Ms Allen said spending on Food and Beverage (-0.7 percent), Education (-0.6 percent) and Transport (-0.5 percent) also fell in February from a month earlier.
She said half of the 12 HSI spending categories rose in February, led by essential spending on Utilities (+1.9 percent), Health (+0.7 percent) and Insurance (+0.7 percent).
“The lift we saw in spending at the end of 2024, driven by discount and sales activity, hasn’t carried through to the New Year as constrained consumers dedicate a large portion of their wallet to spending on the essentials.”
Ms Allen said the annual HSI spending growth rate also slowed considerably in February to 1.5 percent.
She said that was a result of a combination of factors, including a shorter February than the 2024 leap year and the absence of last year’s “Taylor Swift effect” which boosted national spending this time last year.

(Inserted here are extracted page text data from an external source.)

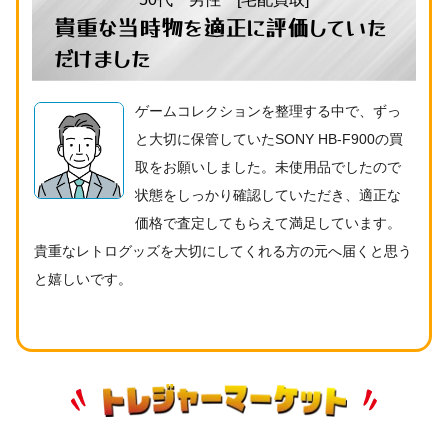
貴重な当時物を適正に評価していた
だけました
ゲームコレクションを整理する中で、ずっ
と大切に保管していたSONY HB-F900の買
取をお願いしました。未使用品でしたので
状態をしっかり確認していただき、適正な
価格で査定してもらえて満足しています。
貴重なレトログッズを大切にしてくれる方の元へ届くと思う
と嬉しいです。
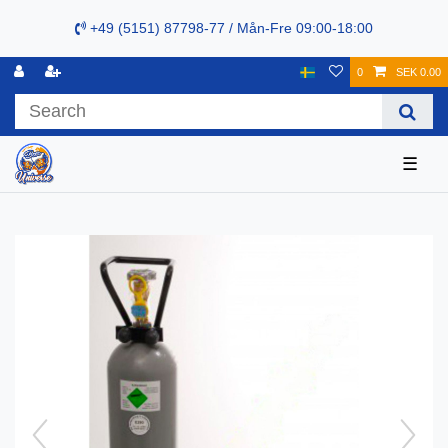
+49 (5151) 87798-77 / Mån-Fre 09:00-18:00
0
SEK 0.00
☰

“Annual spending has been mixed across the country and we await the March spending data to gauge the impacts of ex-tropical cyclone Alfred with parts of Queensland and northern NSW heavily impacted by the natural disaster.
“Looking ahead for the year, we believe it will take further interest rate relief to lift national consumer spending.”
Ms Allen said the CBA expected the Reserve Bank of Australia (RBA) to cut interest rates in May with data for the first quarter of 2025 confirming inflation was tracking toward the RBA’s 2-3 percent target.